★★★
Directed by Johannes Roberts
Starring Christina Hendricks, Martin Henderson, Bailee Madison, Lewis Pullman
Film Review by Hope Madden
Sequels are hard. Especially when you don’t understand what made the original so unnerving and memorable.
A decade ago, Bryan Bertino released the almost unbearably slow burn of a home invasion film, The Strangers. The underappreciated gem quietly terrified attentive audiences, beginning with the line, “Is Tamara home?”
Director Johannes Roberts (47 Meters Down) and screenwriter Ben Ketai (The Forest) pick up the story of three masked, bloodthirsty youngsters still looking for Tamara.
A loving but bickering family spends the night at a lakeside campground and trailer park. A great deal of exposition ensures that you catch on, but the main gist is this: problem child Kinsey (Bailee Madison) is at odds with her beleaguered parents (Christina Hendricks and Martin Henderson) and her golden-child brother (Lewis Pullman).
Yes, our three masked malcontents have also settled into that same lakeside trailer park, now mainly vacant in the post-season.
Where Bertino’s horror had the languid melancholy of the old country blues tunes scratching away on a turntable, Roberts prefers the power ballads of the early Eighties.
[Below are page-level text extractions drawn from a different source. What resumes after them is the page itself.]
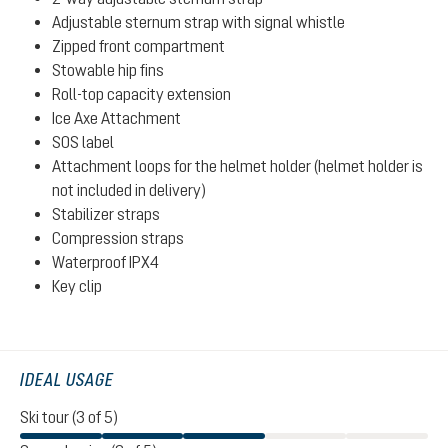
Adjustable sternum strap with signal whistle
Zipped front compartment
Stowable hip fins
Roll-top capacity extension
Ice Axe Attachment
SOS label
Attachment loops for the helmet holder (helmet holder is
not included in delivery)
Stabilizer straps
Compression straps
Waterproof IPX4
Key clip
IDEAL USAGE
Ski tour (3 of 5)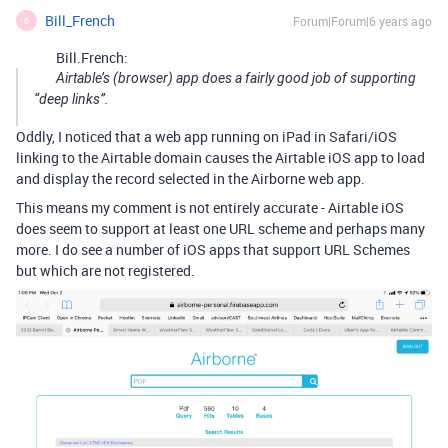
Bill_French
Forum|Forum|6 years ago
B
Bill.French:
Airtable’s (browser) app does a fairly good job of supporting
“deep links”.
Oddly, I noticed that a web app running on iPad in Safari/iOS
linking to the Airtable domain causes the Airtable iOS app to load
and display the record selected in the Airborne web app.
This means my comment is not entirely accurate - Airtable iOS
does seem to support at least one URL scheme and perhaps many
more. I do see a number of iOS apps that support URL Schemes
but which are not registered.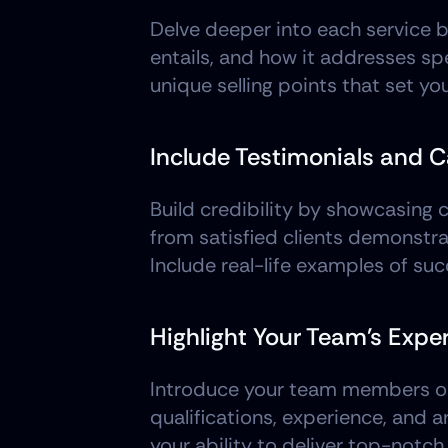
Delve deeper into each service b
entails, and how it addresses spe
unique selling points that set y
Include Testimonials and 
Build credibility by showcasing c
from satisfied clients demonstra
Include real-life examples of suc
Highlight Your Team's Exper
Introduce your team members or ex
qualifications, experience, and a
your ability to deliver top-notch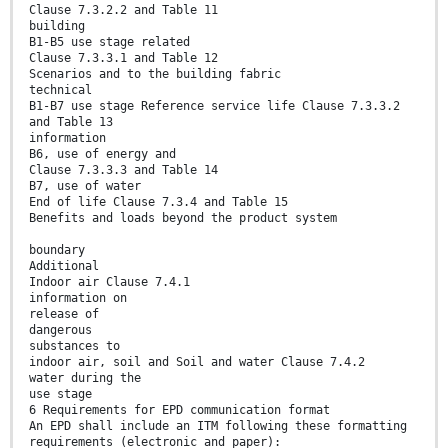
Clause 7.3.2.2 and Table 11
building
B1-B5 use stage related
Clause 7.3.3.1 and Table 12
Scenarios and to the building fabric
technical
B1-B7 use stage Reference service life Clause 7.3.3.2
and Table 13
information
B6, use of energy and
Clause 7.3.3.3 and Table 14
B7, use of water
End of life Clause 7.3.4 and Table 15
Benefits and loads beyond the product system
boundary
Additional
Indoor air Clause 7.4.1
information on
release of
dangerous
substances to
indoor air, soil and Soil and water Clause 7.4.2
water during the
use stage
6 Requirements for EPD communication format
An EPD shall include an ITM following these formatting
requirements (electronic and paper):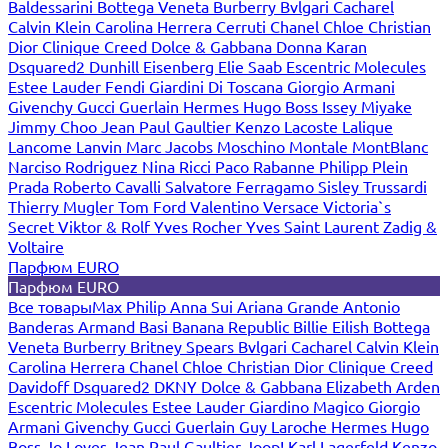
Baldessarini
Bottega Veneta
Burberry
Bvlgari
Cacharel
Calvin Klein
Carolina Herrera
Cerruti
Chanel
Chloe
Christian
Dior
Clinique
Creed
Dolce & Gabbana
Donna Karan
Dsquared2
Dunhill
Eisenberg
Elie Saab
Escentric Molecules
Estee Lauder
Fendi
Giardini Di Toscana
Giorgio Armani
Givenchy
Gucci
Guerlain
Hermes
Hugo Boss
Issey Miyake
Jimmy Choo
Jean Paul Gaultier
Kenzo
Lacoste
Lalique
Lancome
Lanvin
Marc Jacobs
Moschino
Montale
MontBlanc
Narciso Rodriguez
Nina Ricci
Paco Rabanne
Philipp Plein
Prada
Roberto Cavalli
Salvatore Ferragamo
Sisley
Trussardi
Thierry Mugler
Tom Ford
Valentino
Versace
Victoria`s
Secret
Viktor & Rolf
Yves Rocher
Yves Saint Laurent
Zadig &
Voltaire
Парфюм EURO
Парфюм EURO
Все товары
Max Philip
Anna Sui
Ariana Grande
Antonio
Banderas
Armand Basi
Banana Republic
Billie Eilish
Bottega
Veneta
Burberry
Britney Spears
Bvlgari
Cacharel
Calvin Klein
Carolina Herrera
Chanel
Chloe
Christian Dior
Clinique
Creed
Davidoff
Dsquared2
DKNY
Dolce & Gabbana
Elizabeth Arden
Escentric Molecules
Estee Lauder
Giardino Magico
Giorgio
Armani
Givenchy
Gucci
Guerlain
Guy Laroche
Hermes
Hugo
Boss
Jo Loves
Jean Paul Gaultier
Joop!
Karl Lagerfeld
Kenzo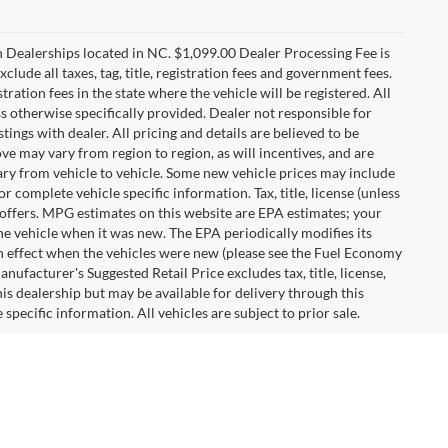
n Dealerships located in NC. $1,099.00 Dealer Processing Fee is
clude all taxes, tag, title, registration fees and government fees.
tration fees in the state where the vehicle will be registered. All
ss otherwise specifically provided. Dealer not responsible for
tings with dealer. All pricing and details are believed to be
e may vary from region to region, as will incentives, and are
ry from vehicle to vehicle. Some new vehicle prices may include
r complete vehicle specific information. Tax, title, license (unless
r offers. MPG estimates on this website are EPA estimates; your
he vehicle when it was new. The EPA periodically modifies its
 effect when the vehicles were new (please see the Fuel Economy
nufacturer's Suggested Retail Price excludes tax, title, license,
his dealership but may be available for delivery through this
pecific information. All vehicles are subject to prior sale.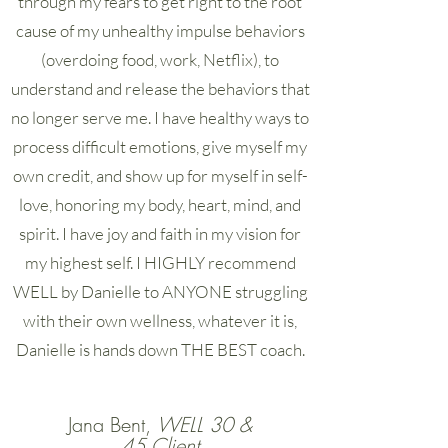
through my fears to get right to the root
cause of my unhealthy impulse behaviors
(overdoing food, work, Netflix), to
understand and release the behaviors that
no longer serve me. I have healthy ways to
process difficult emotions, give myself my
own credit, and show up for myself in self-
love, honoring my body, heart, mind, and
spirit. I have joy and faith in my vision for
my highest self. I HIGHLY recommend
WELL by Danielle to ANYONE struggling
with their own wellness, whatever it is,
Danielle is hands down THE BEST coach.
Jana Bent,
WELL 30 &
45 Client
In fact, instead of the cinema of the Seventies that inspired Bertino, Roberts prefers 80s fare, from the early MTV soundtrack to the Argento-esque title sequence to the campground setting.
This is a self-conscious slasher with jump scares, frequent bloodletting and a marauder who is profoundly difficult to kill.
Roberts borrows a lot. Not just from Bertino’s original, but also scads of other horror gems from across the eras (Texas Chainsaw Massacre, The Town that Dreaded Sundown, Friday the 13th, Bava’s Carnage and so many more).
And while cinematographer Ryan Samul cannot grip you with dread the way Peter Sova’s creeping camera and quiet wide shots did ten years back, he can frame a shot.
That shot 1) has usually been lifted from another source, and 2) often contains a nearly-ludicrous image. Still, there are more than a few beautifully macabre sequences in this movie. One poolside episode is particularly impressive.
Still, the main problem with The Strangers: Prey at Night is that it gets comfortable in clichés, where the stinging original subverted them. That doesn’t make it a bad movie. It’s not. It’s a nasty little piece of entertainment, unoriginal but competent.
And you cannot expect originality from a sequel, of course. You just hope it can be memorable. The Strangers: Prey at Night is not.